EXCERTO:
►

João Carlos Abreu dos Santos disse...

Curiosidade, para a história da guerra na Guiné.
A propósito deste postal evocar uns «tipos cagões até dizer chega», no pretérito domingo a "nossa televisão xik" transmitiu mais um programa "burguês", no qual um muito conhecido político afirmou – em entrevista precavidamente gravada –, ter sido «mandado para o mato da Guiné» e mais algumas "coisas" que, durante alguns dias prévios, foram transformadas em tópicos de propaganda daquela conversa... , por acaso transmitida na semana precedente à tal greve "geral".

◄

DADOS ARMAZENADOS:
►

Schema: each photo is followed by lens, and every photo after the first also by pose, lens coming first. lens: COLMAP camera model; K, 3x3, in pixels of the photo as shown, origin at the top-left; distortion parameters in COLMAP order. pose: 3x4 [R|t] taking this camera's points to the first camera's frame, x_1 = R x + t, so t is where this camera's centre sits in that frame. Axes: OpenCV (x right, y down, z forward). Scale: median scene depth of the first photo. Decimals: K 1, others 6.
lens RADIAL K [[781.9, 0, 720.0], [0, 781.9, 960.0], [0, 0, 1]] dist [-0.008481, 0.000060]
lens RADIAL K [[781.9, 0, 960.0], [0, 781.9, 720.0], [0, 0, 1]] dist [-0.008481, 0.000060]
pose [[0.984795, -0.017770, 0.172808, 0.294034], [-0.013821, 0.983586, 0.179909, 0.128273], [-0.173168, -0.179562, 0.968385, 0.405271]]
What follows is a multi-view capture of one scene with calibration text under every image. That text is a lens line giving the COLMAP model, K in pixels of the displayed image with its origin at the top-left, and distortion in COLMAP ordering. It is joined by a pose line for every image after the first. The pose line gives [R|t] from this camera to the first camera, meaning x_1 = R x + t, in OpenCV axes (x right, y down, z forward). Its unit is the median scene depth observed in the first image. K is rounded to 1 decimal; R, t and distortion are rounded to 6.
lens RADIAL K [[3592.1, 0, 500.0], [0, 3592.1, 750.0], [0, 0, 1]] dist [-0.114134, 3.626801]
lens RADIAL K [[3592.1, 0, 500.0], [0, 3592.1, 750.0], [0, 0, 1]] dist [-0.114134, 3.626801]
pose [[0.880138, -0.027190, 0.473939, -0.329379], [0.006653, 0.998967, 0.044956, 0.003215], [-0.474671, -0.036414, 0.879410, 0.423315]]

◄

O QUE FAZER:
1. Em que dia foi transmitido o programa referido no excerto sobre a guerra na Guiné?
2. Continue o excerto sobre a guerra na Guiné a partir da última frase.
As linhas não têm qualquer relação com o excerto sobre a guerra na Guiné.

RESPOSTAS:
1. No domingo passado.

2.
Jerónimo Carvalho de Sousa, nascido a 13Abr47 em Pirescoxe, em 29Mai69-06Fev71 foi Soldado PM na CPM2537, tendo esta destacado em 07Jun69 alguns efectivos «para reforço temporário dos destacamentos de Rossum, Uaque, Jugudul e Infandre, no sector do BCac2885», seguidamente um pelotão em 10-20Jun69 destinado a «reforço do BCac2856» em Bafatá e dali transferido «para o sector do BCac2852, com vista a organizar a autodefesa de Samba Juli, Sansacuta e Demba Tacobá», pelotão aquele que em 14Jul69 regressou à sede da subunidade em Santa Luzia, a qual em 05Set69 foi transferida para o Forte da Amura.
Haverá por aí camaradas da Guiné, contemporâneos do actual secretário-geral do PCP, com testemunhos que queiram partilhar?